Keeping English in Indonesian Schools
Salim Osman - Straits Times | December 04, 2012

"After weeks of review, Indonesia's Education Ministry eventually succumbed to societal pressure that English lessons be retained in elementary schools.

This about-face should be good news for parents. But it is not unexpected given the national swing towards English as an important foreign language in recent years, which the government has acknowledged.

Deputy Education Minister Musliar Kasim announced in late September that English would be scrapped for lower elementary pupils in the next school year beginning July as part of a curriculum revamp.

It was part of efforts by the ministry to ease the workload of pupils by reducing the number of subjects from ten to six. It would involve the scrapping of English, science and social studies in favor of religion, nationalism, Bahasa Indonesia, mathematics, art and sports.

With English dropped, pupils could concentrate on strengthening their Bahasa Indonesia — the country's national language — imbibing national values and picking up knowledge on science incorporated in other subjects. They would study English as a compulsory subject when they reached lower secondary or high school.

But the decision to leave out English was unpopular from the start not only among parents and language teachers but also several education departments in the regions. They debated the issue for many weeks to persuade the government to retain the language.

Parents wanted their children to have a head start in the language, seen as having higher economic value than Dutch, the language of their colonial masters. They feared their children's English lessons would be disrupted by the new curriculum.

"The scrapping of English is a retrogressive step," the head of West Kalimantan's provincial government education department, Alexius Akim, told Kompas daily.

The decision also had language teachers worried about their future as they were specifically recruited to teach English to primary school pupils.

But in a volte-face last month, Musliar announced that English would not be scrapped after all. "Schools would be allowed to offer the subject but as an elective instead. It should not be made compulsory," he said in a statement to Kompas and the Jakarta Globe.

Unlike previously, when he said that it would be "haram" or illegal to hold English lessons, Musliar made it clear that his ministry would not stop schools from offering the subject to pupils."

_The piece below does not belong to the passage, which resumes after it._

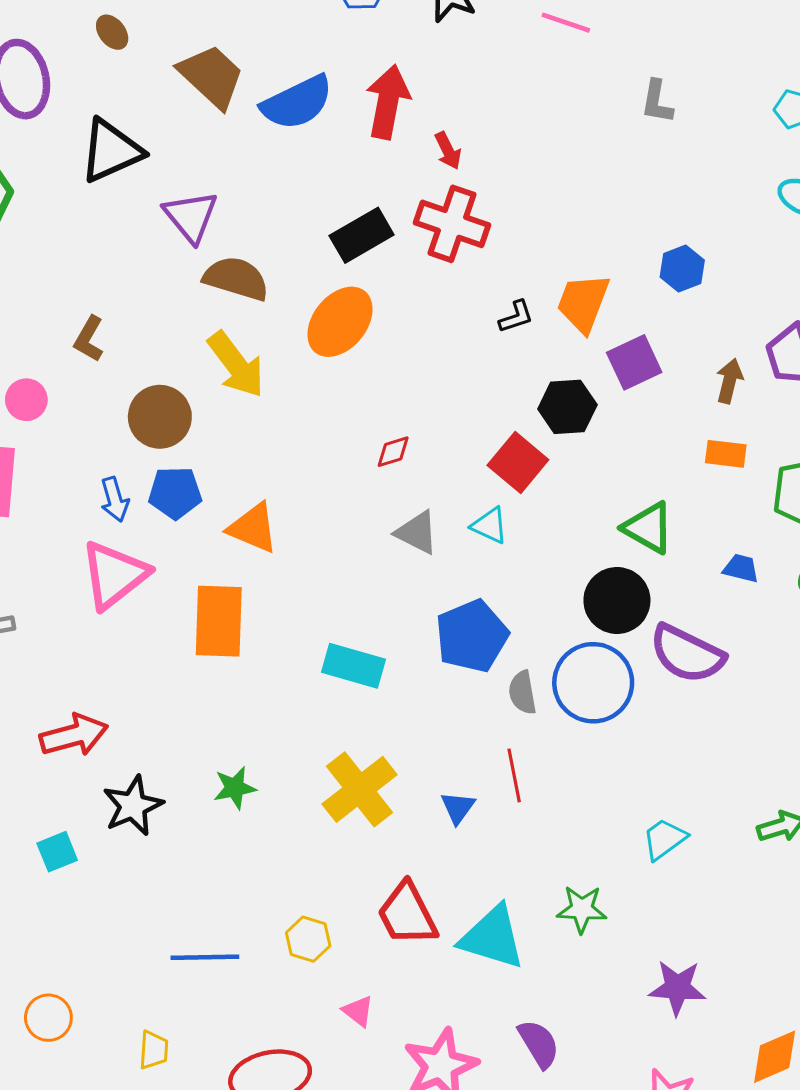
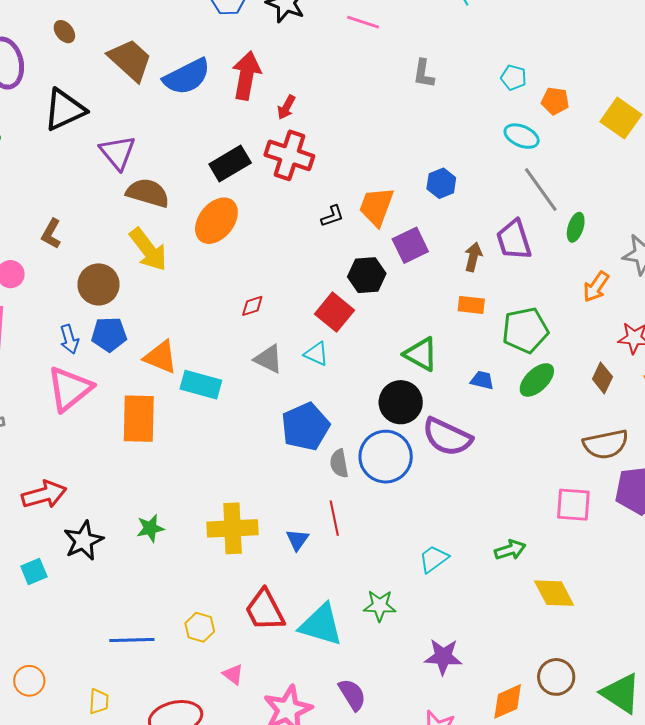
red arrow: (448, 151) -> (286, 107), turned 55
cyan rectangle: (354, 666) -> (201, 385), moved
yellow cross: (360, 789) -> (233, 528), turned 36

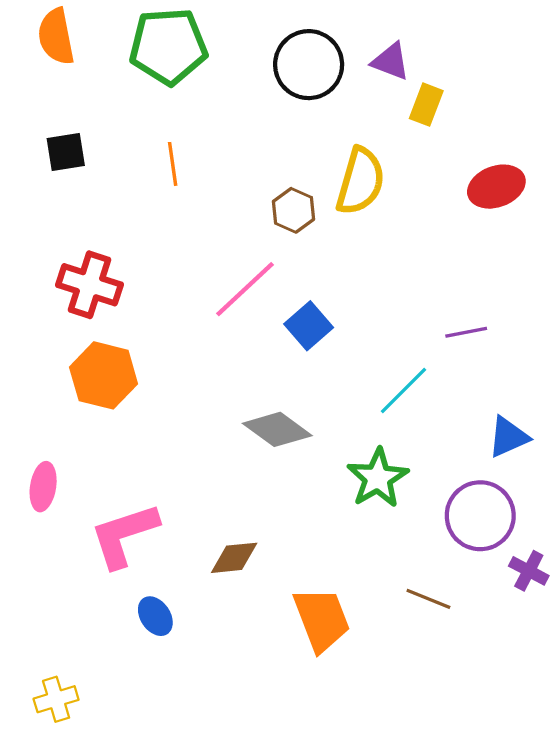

Brits "lazy" when it comes to learning foreign languages

Brits "lazy" when it comes to learning foreign languages
By David Howells | 21 Nov 2012                       
Brits have been dubbed "lazy linguists" after many admitted not learning the language of the country to which they're headed, reports.
A new poll published by foreign exchange provider VIDAFX found that just one in ten British travellers make any effort to learn snippets of the language before heading to another country.

In total, just five per cent said they would learn the translations for simple words such as hello, please, thank you, water and beer. A further five per cent said they would learn more complex words and phrases.

Whilst the results show a disinterest in interacting from British travellers, it also highlights potential risks for those using hire cars when on holiday as their poor grasp of the native language could cause trouble when out and about on the roads.

When quizzed on exactly why they don't take the time to learn the language, many claimed it was simply because English is so widely spoken outside of the UK. This, they said, meant there was "no point" in learning another language. Others, meanwhile, blamed shyness for not learning, with many fearing they'd be embarrassed by incorrect use of words or mispronunciation. "English tourists are renowned the world over for being particularly poor at languages," a spokesperson for VIDAFX told

"While for many holidaymakers there really is no need as such to learn the local language, it was good to report that one in 20 tourists tried their best to communicate with locals - regardless of whether they could've got by without doing so."

Comment: One in 20, huh? Good news indeed.